The National Weather Service, the arm of the National Oceanic and Atmospheric Administration behind this and other kinds of weather alerts, has really specific criteria for determining when a red flag warning is necessary.

“Relative humidity of 15 percent or less combined with sustained surface winds, or frequent gusts, of 25 mph or greater. Both conditions must occur simultaneously for at least three hours in a 12-hour period,” the NWS website explains. Dry thunderstorms—those that generate very little rainfall—are another key risk factor. Other details that the NWS may take into account include the “first significant lightning occurrence after a hot and dry period,” a cold front involving strong winds, an “abrupt wind shift,” and a long-term drought. 
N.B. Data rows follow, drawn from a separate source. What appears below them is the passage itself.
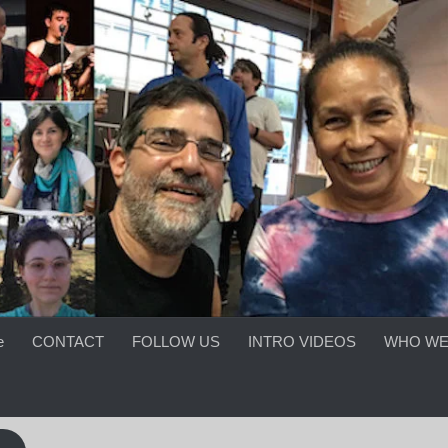
e
CONTACT
FOLLOW US
INTRO VIDEOS
WHO WE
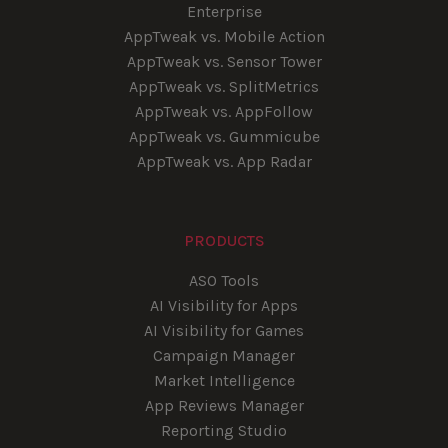
Enterprise
AppTweak vs. Mobile Action
AppTweak vs. Sensor Tower
AppTweak vs. SplitMetrics
AppTweak vs. AppFollow
AppTweak vs. Gummicube
AppTweak vs. App Radar
PRODUCTS
ASO Tools
AI Visibility for Apps
AI Visibility for Games
Campaign Manager
Market Intelligence
App Reviews Manager
Reporting Studio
As CBS News reports, red flag warnings are most common from February through April and October through mid-December. They’re often preceded by a “fire weather watch,” which essentially signifies that red flag warning conditions could develop in the next few days.

What to Do During a Red Flag Warning

So what should you do if you see a red flag warning in your weather app of choice? For one thing, definitely don’t toss a cigarette or match out of your car window, where it could easily “ignite dry grass on the side of the road and become a wildfire,” the NWS warns. You should also refrain from mowing a very dry lawn or driving a car through tall, dry grass, per the International Association of Fire Chiefs [PDF], since a spark from the machinery could set fire to the groundcover.

Make sure you’re adhering to any local restrictions or bans on setting fires of your own. If you are allowed to have an outdoor fire, never leave it unattended; and fully extinguish it—ashes and charcoal included—with lots of water.